Wermutkraut befindet sich auf Augenhöhe mit Rainfarn, wenn es um die Verwendung als Schädlingsbekämpfungsmittel geht. Regelmäßig versprüht, vertreibt der Tee nicht nur die Zwiebelfliege, sondern zahlreiche andere ungebetene Gäste, die sich über das Gemüse hermachen. Die Herstellung erfolgt nach der gleichen Rezeptur, wie Rainfarntee.

Brennnesselaufguss

Im Naturgarten omnipräsent in der ökologischen Pflanzenpflege, erfüllen Brennnessel auch als Spritzmittel in der Schädlingsbekämpfung ihre Aufgabe zur vollen Zufriedenheit. Ziel im Rahmen der Zubereitung ist, den Aufguss nicht solange gären zu lassen, dass er sich in Jauche verwandelt. In dieser Konzentration wäre die Auswirkung auf den Geschmack von Nachteil. So gehen Sie vor:
  • 500 g Brennnesselblätter in einen Eimer füllen
  • übergießen mit 5 l Wasser
  • mit einem Gitter abdecken, damit Luft an die Mischung gelangt
In den folgenden 2-3 Tagen wird die allmählich gärende Flüssigkeit mehrmals täglich umgerührt. Sobald die ersten Luftblasen aufsteigen, ist der Aufguss bereit. Abgeseiht durch ein grobes Sieb, ist die Spritzbrühe fertig für die Anwendung. Bringen Sie die Brennnesselbrühe 2 Mal wöchentlich im Gemüsebeet aus, bis keine Schädigungen mehr auftreten.

Fazit

Ihr winziger, 7 mm langer Körper täuscht darüber hinweg, welchen Schaden die Zwiebelfliege im Gemüsegarten anrichten kann.
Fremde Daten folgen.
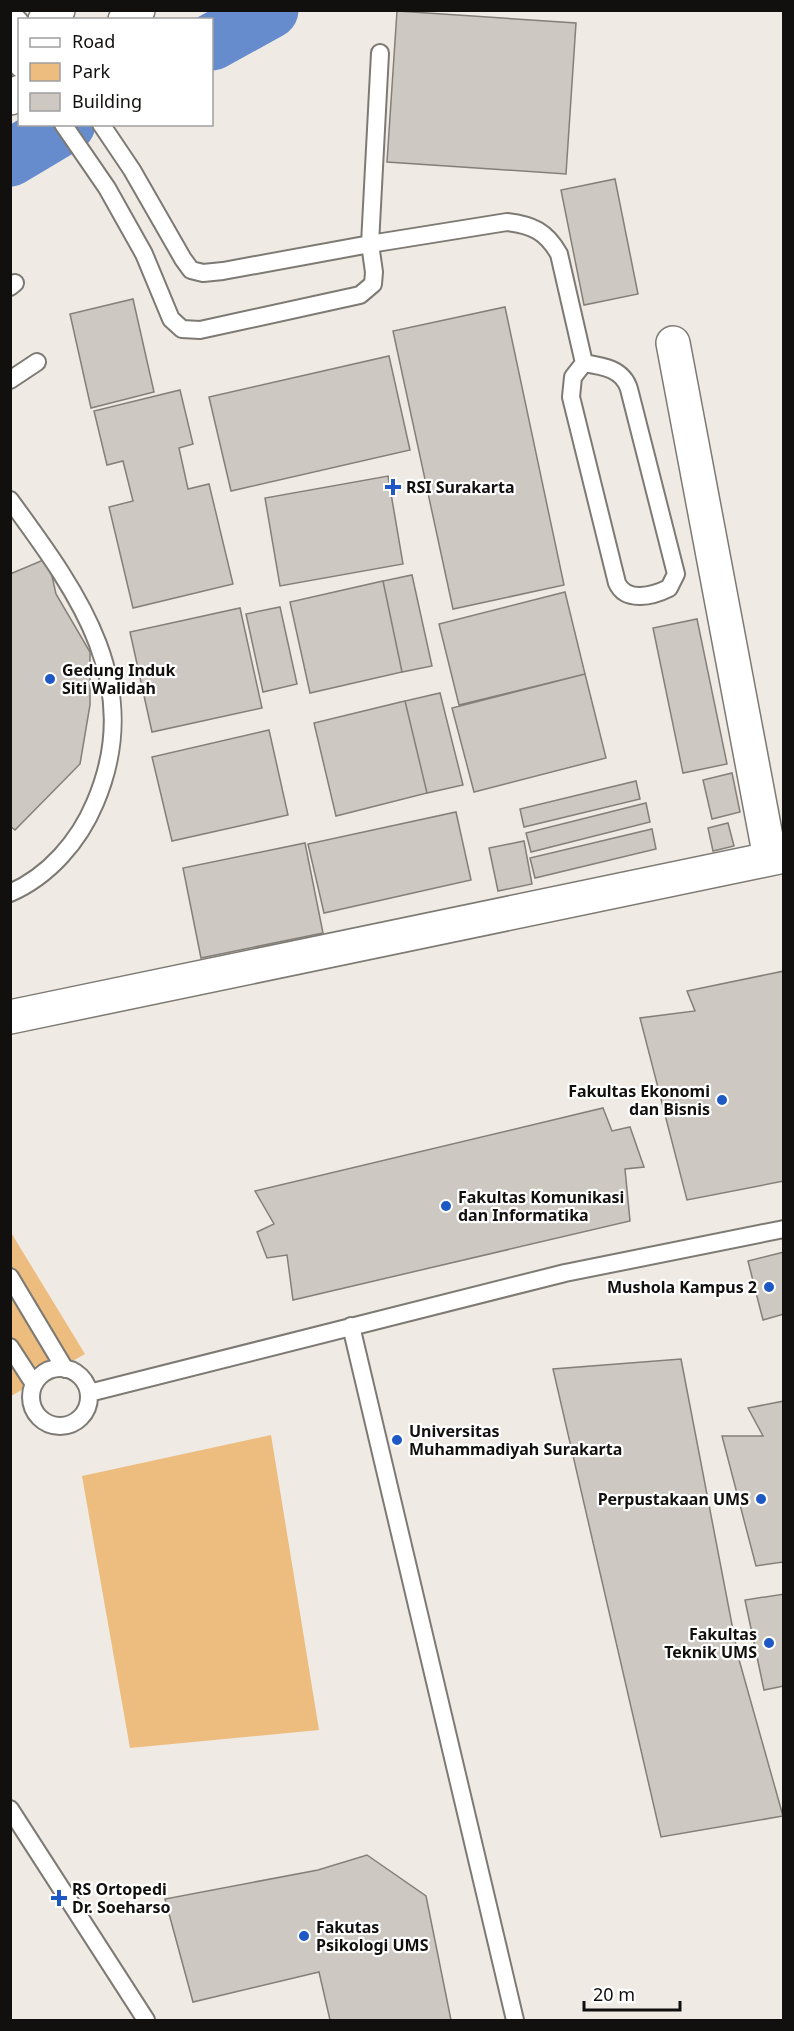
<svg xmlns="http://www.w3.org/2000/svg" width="794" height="2031" viewBox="0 0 794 2031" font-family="'Noto Sans',sans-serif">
	<rect width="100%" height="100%" fill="#efeae3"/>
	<!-- green -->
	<path fill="#edbc7f" d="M10,1231L85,1354L11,1396H10Z
		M271,1435L319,1730L130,1748L82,1476Z"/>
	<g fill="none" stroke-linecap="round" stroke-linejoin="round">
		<!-- river -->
		<path stroke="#678cce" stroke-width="57" d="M212,42L270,10
			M10,158L67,124"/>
	</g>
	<!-- building -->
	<path fill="#cdc8c1" stroke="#847f79" stroke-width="1.5" d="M397,11L576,23L566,174L387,162Z
		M615,179L638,294L584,305L561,190Z
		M133,299L154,392L91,408L70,314Z
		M505,307L564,585L453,609L393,331Z
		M389,356L410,450L231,491L209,397Z
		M180,390L193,444L179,448L188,489L209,484L233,584L133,608L109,507L133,501L123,461L107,465L94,411Z
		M388,476L403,564L280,586L265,498Z
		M48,558L56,594L90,652V705L80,764L15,830L10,826V574Z
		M412,575L432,666L402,672L383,581Z
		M383,581L402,672L310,693L290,602Z
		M565,592L585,674L459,705L439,624Z
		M280,607L297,684L263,692L246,614Z
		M240,608L262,708L152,732L130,632Z
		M697,619L727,764L683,773L653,628Z
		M585,674L606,758L474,792L452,708Z
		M440,693L463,785L427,793L405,701Z
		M405,701L427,793L336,816L314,723Z
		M269,730L288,815L172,841L152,757Z
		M732,773L740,812L712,819L703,780Z
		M636,781L640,799L524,827L520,809Z
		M646,803L650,822L531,852L526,833Z
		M456,812L471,880L324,913L308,844Z
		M728,823L734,846L713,851L708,828Z
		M652,829L656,849L535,878L530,858Z
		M524,841L532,884L498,891L489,848Z
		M305,843L323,933L201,958L183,868Z
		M784,971V1181L687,1200L640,1018L695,1011L687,991Z
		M603,1108L612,1131L630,1127L644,1167L625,1169L630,1221L293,1300L287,1255L267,1258L257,1232L274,1224L255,1191Z
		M784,1252V1314L763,1320L748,1261Z
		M681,1359L738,1656L783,1816L661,1837L553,1369Z
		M784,1401V1565L783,1562L756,1566L722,1436H763L748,1408Z
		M784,1594V1686L764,1690L745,1600Z
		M367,1855L426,1896L451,2020H330L319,1972L193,2002L165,1899L318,1870Z"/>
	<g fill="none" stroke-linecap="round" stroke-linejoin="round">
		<!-- service casing -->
		<g stroke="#7d7973" stroke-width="20">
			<path id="service" d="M10,11L20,21
				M10,59L20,69
				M63,124L107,188L144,254L171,319L182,329L200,330L360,295L373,284L374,272L370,244L380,53
				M101,124L132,170L183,259L191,270L203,273L223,271L370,244L507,222C532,225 546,231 559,254L584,363
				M10,287L15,283
				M584,363C603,366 623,369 629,389L676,574L669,588C653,596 626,603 617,583L571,397L573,377Z
				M10,380L37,362
				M10,500C78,593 146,684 95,803C79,841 49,876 10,893
				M10,1277L65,1369
				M351,1326L515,2020
				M10,1347L34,1384
				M31 1397a29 29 0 1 1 58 0a29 29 0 1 1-58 0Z
				M89,1393L565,1273L784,1229
				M10,1809L146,2020"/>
		</g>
		<!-- minor casing -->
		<g stroke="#7d7973" stroke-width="36">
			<path id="minor" d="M673,343L770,858
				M10,1017L784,856"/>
		</g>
		<!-- trunk casing -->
		<g stroke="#7d7973" stroke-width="36">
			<path id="trunk" d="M45,20L58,10
				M125,20L138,10
				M10,43L20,37
				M10,98L20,92"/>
		</g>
		<!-- service -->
		<use href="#service" stroke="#fff" stroke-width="16"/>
		<!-- minor -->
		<use href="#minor" stroke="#fff" stroke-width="33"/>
		<!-- trunk -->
		<use href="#trunk" stroke="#fff" stroke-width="33"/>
	</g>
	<!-- markers -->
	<g fill="#1d58c4" stroke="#fff" stroke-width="2">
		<path d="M390 478h6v6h6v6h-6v6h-6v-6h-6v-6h6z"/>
		<circle cx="50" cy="679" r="6"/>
		<circle cx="722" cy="1100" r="6"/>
		<circle cx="446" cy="1206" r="6"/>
		<circle cx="769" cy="1287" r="6"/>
		<circle cx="397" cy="1440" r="6"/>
		<circle cx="761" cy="1499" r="6"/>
		<circle cx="769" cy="1643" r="6"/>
		<path d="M56 1889h6v6h6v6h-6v6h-6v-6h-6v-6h6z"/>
		<circle cx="304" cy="1936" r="6"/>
	</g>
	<g text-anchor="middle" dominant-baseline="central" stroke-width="4.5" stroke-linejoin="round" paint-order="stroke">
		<!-- poi labels -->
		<g font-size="16" font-weight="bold" fill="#12100e" stroke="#fff" text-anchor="start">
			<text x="406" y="487">RSI Surakarta</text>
			<text x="62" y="670">Gedung Induk<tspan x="62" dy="18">Siti Walidah</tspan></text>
			<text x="710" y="1091" text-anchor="end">Fakultas Ekonomi<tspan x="710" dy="18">dan Bisnis</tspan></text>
			<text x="458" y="1197">Fakultas Komunikasi<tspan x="458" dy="18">dan Informatika</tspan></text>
			<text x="757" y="1287" text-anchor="end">Mushola Kampus 2</text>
			<text x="409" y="1431">Universitas<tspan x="409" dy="18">Muhammadiyah Surakarta</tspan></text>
			<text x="749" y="1499" text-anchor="end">Perpustakaan UMS</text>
			<text x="757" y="1634" text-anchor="end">Fakultas<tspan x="757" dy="18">Teknik UMS</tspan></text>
			<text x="72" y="1889">RS Ortopedi<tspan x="72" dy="18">Dr. Soeharso</tspan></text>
			<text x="316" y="1927">Fakutas<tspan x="316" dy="18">Psikologi UMS</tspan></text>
		</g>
	</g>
	<!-- border -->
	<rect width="794" height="2031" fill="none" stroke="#12100e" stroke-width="24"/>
	<!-- legend -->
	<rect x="18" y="18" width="195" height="108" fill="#ffffff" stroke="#a09f9f" stroke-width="1.5"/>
	<rect x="30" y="38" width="30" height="9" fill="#ffffff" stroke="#a09f9f" stroke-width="1.5"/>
	<text x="72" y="48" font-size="18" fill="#12100e">Road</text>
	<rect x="30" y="63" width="30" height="18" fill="#edbc7f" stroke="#a09f9f" stroke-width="1.5"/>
	<text x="72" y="78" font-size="18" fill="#12100e">Park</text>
	<rect x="30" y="93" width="30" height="18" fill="#cdc8c1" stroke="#a09f9f" stroke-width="1.5"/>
	<text x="72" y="108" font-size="18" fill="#12100e">Building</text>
	<!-- scale -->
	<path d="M584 2001v9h96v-9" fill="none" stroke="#12100e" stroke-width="3"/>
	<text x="593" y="2001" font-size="18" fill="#12100e" stroke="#ffffff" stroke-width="4.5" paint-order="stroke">20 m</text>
</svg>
Bereits wenn die ersten jungen Zwiebel-, Porree- oder Schnittlauchpflanzen auflaufen, rauben die gefräßigen Larven ihnen jede Lebenskraft. Wenn die zweite und dritte Generation zuschlägt, haben sich die Nutzpflanzen bereits so weit entwickelt, dass sie einen Befall verkraften können. Bis dahin sind unter hohem Befallsdruck effiziente Spritzmittel zum Bekämpfen mitunter unumgänglich. Wurde dank der Kenntnis des Steckbriefs der Schädling schon frühzeitig entdeckt, bereiten ihm und seiner Brut mit ein wenig Glück biologische Bekämpfungsmittel den Garaus.